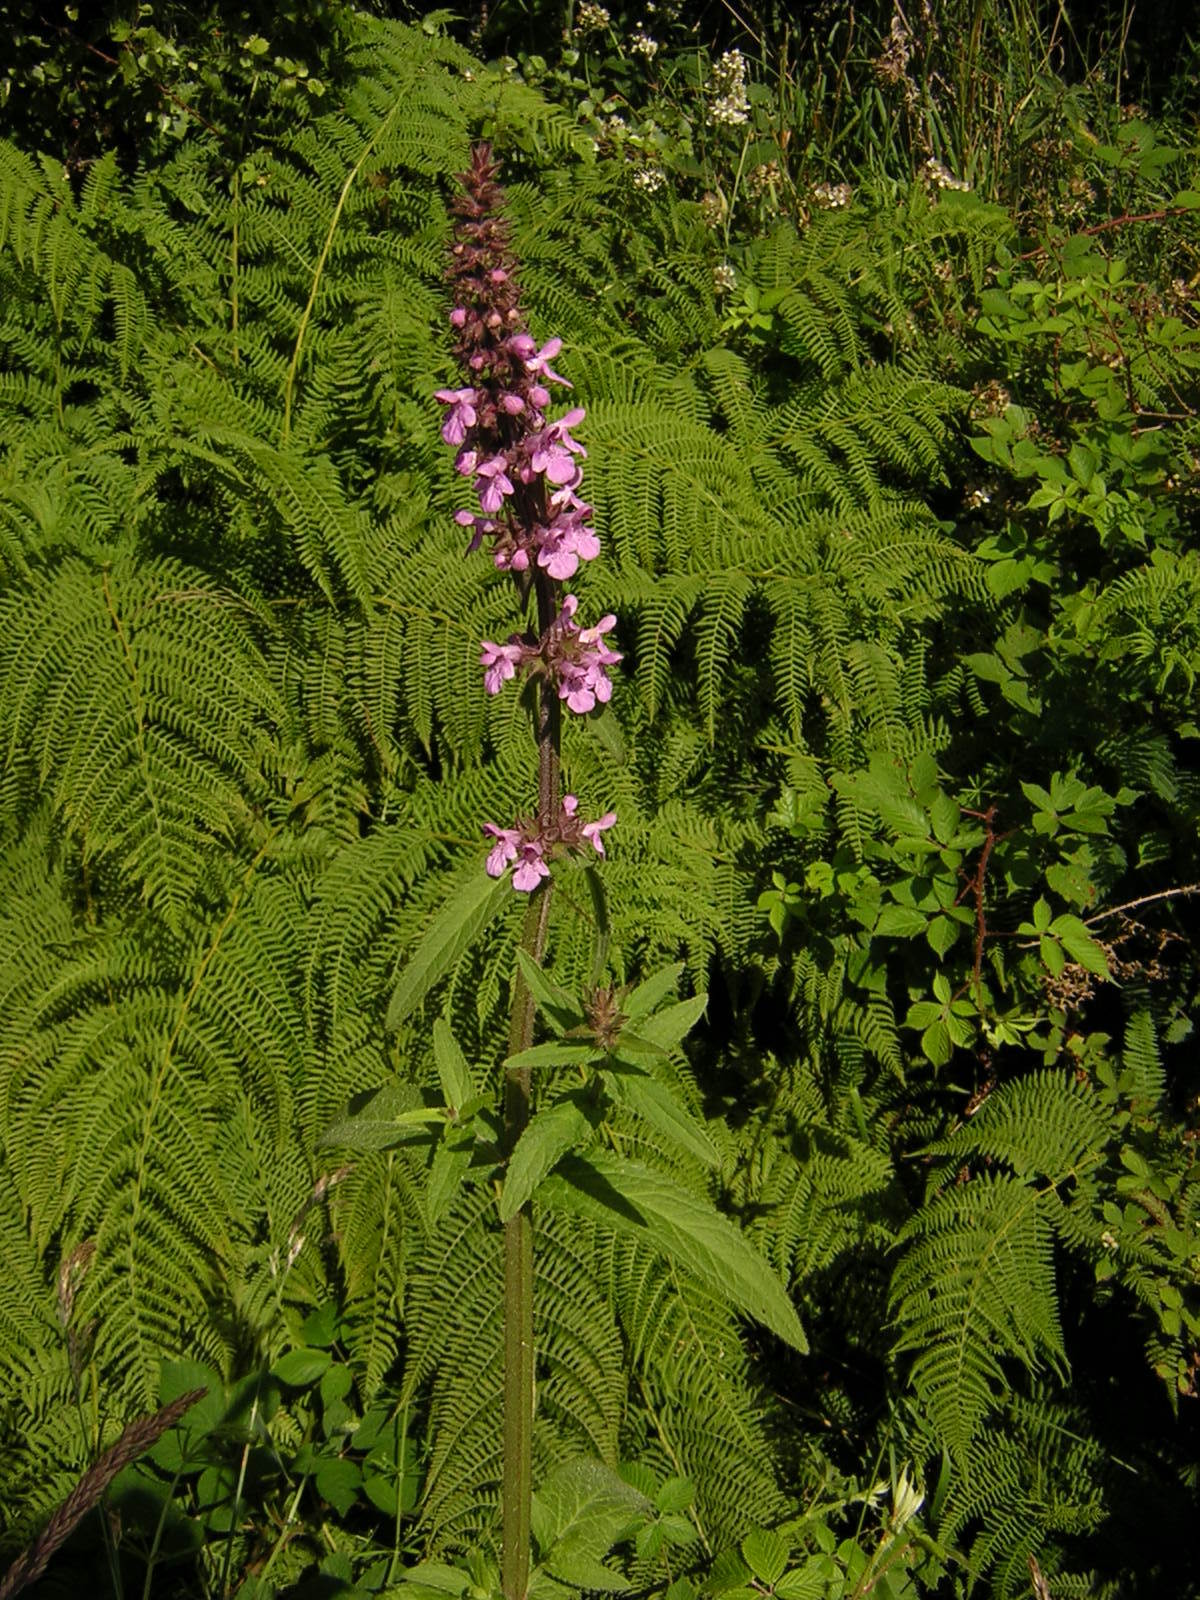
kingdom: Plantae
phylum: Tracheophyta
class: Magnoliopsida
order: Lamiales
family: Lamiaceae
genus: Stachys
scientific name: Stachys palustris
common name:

____

## EXERCISE
Reproduce, word for word, the lines that accompany each item above. Leave the pictures out.

## OUTPUT BELOW
kingdom: Plantae
phylum: Tracheophyta
class: Magnoliopsida
order: Lamiales
family: Lamiaceae
genus: Stachys
scientific name: Stachys palustris
common name:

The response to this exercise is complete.